READING PASSAGE:
● ● ● ● ●
Zhang Chunxian has been appointed as Party chief of northwest China's Xinjiang Uygur Autonomous Region, the Communist Party of China (CPC) Central Committee announced. Wang Lequan, former Secretary of the CPC Xinjiang regional committee, has been appointed deputy secretary of the Political and Legislative Affairs Committee of the CPC Central Committee.

Before the move, Zhang, 57, had been secretary of the CPC Hunan provincial committee since December 2005. He had also served as minister of communications between 2002 and 2005. Zhang is known for his open-mindedness and eagerness to communicate with people via the Internet.

Wang, 65, had assumed several leading posts in Xinjiang since 1991. He was named Xinjiang's Party chief in December 1995.

Generous Philanthropist

Yu Pang-lin, an 88-year-old Hong Kong hotelier, became the first Chinese to donate more than $1 billion for public welfare after he announced to have donated his remaining fortune worth $470 million to a foundation bearing his name on April 22.

With Yu's latest donation, the worth of the Hong Kong-registered foundation has hit $1.2 billion.

Yu's foundation, which has a mandate to make donations to health, education and disaster relief, has funded more than 150,000 cataract removal operations across China since 2003 and established a number of schools in poverty-stricken areas in west China.

Yu, who moved from the Chinese mainland to Hong Kong in 1958, made his fortune from scratch. His huge philanthropic donations over the past two decades have earned him the title of "China's Andrew Carnegie."

In 2009 alone, Yu donated $910 million to charity, said the latest Hurun Philanthropy List released by Shanghai-based Hurun Report Inc. The generosity put Yu on the top list for the fifth consecutive year since 2006.

Tycoon in Court

Huang Guangyu, once the richest people on the Chinese mainland, appeared in court on April 22 on charges of illegal business dealings, insider trading and bribery.

In an open trial at the Beijing No. 2 Intermediate People's Court, Huang, former chairman of Hong Kong-listed electronics retailer giant Gome, was charged with illegally trading HK$822 million ($106) from September to November 2007.
● ● ● ● ●
GIVEN INFORMATION:
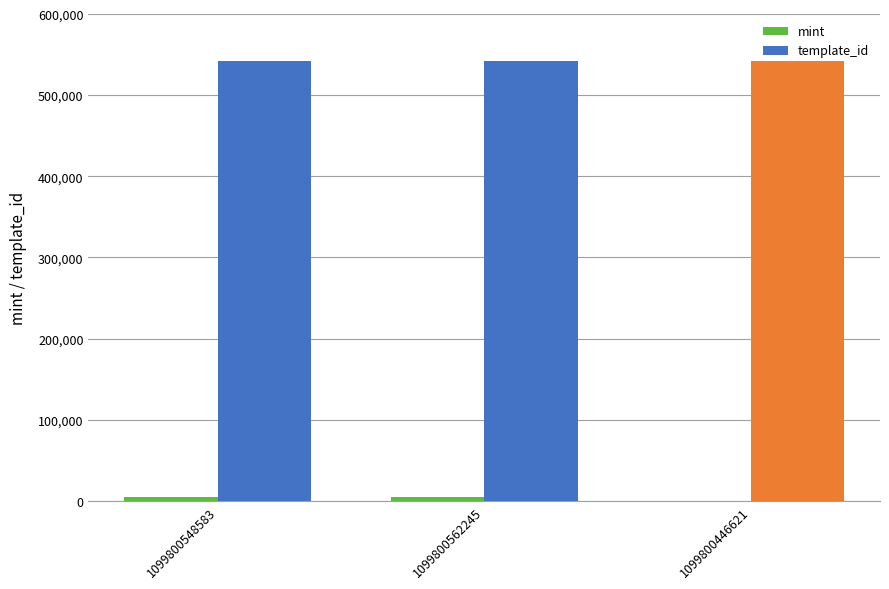

What is the maximum value shown in the chart?

541472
● ● ● ● ●
PROBLEMS TO SOLVE:
A - Do the following statements agree with the news excerpt above? (i) Zhang Chunxian had been secretary of the CPC Hunan provincial committee since December 2005. (ii) Wang Lequan was named Xinjiang's Party chief in 1991. (iii) Yu Pang-lin moved from the Chinese mainland to Hong Kong in 1968. Answer yes or no for each, quoting the words of the excerpt that decide it.
B - Reproduce the news excerpt above word for word from "Yu Pang-lin, an" to "on April 22.".

RESULTS IN ORDER:
A -
(i) Yes: "Zhang, 57, had been secretary of the CPC Hunan provincial committee since December 2005."
(ii) No: "He was named Xinjiang's Party chief in December 1995."
(iii) No: "Yu, who moved from the Chinese mainland to Hong Kong in 1958, made his fortune from scratch."

B -
Yu Pang-lin, an 88-year-old Hong Kong hotelier, became the first Chinese to donate more than $1 billion for public welfare after he announced to have donated his remaining fortune worth $470 million to a foundation bearing his name on April 22.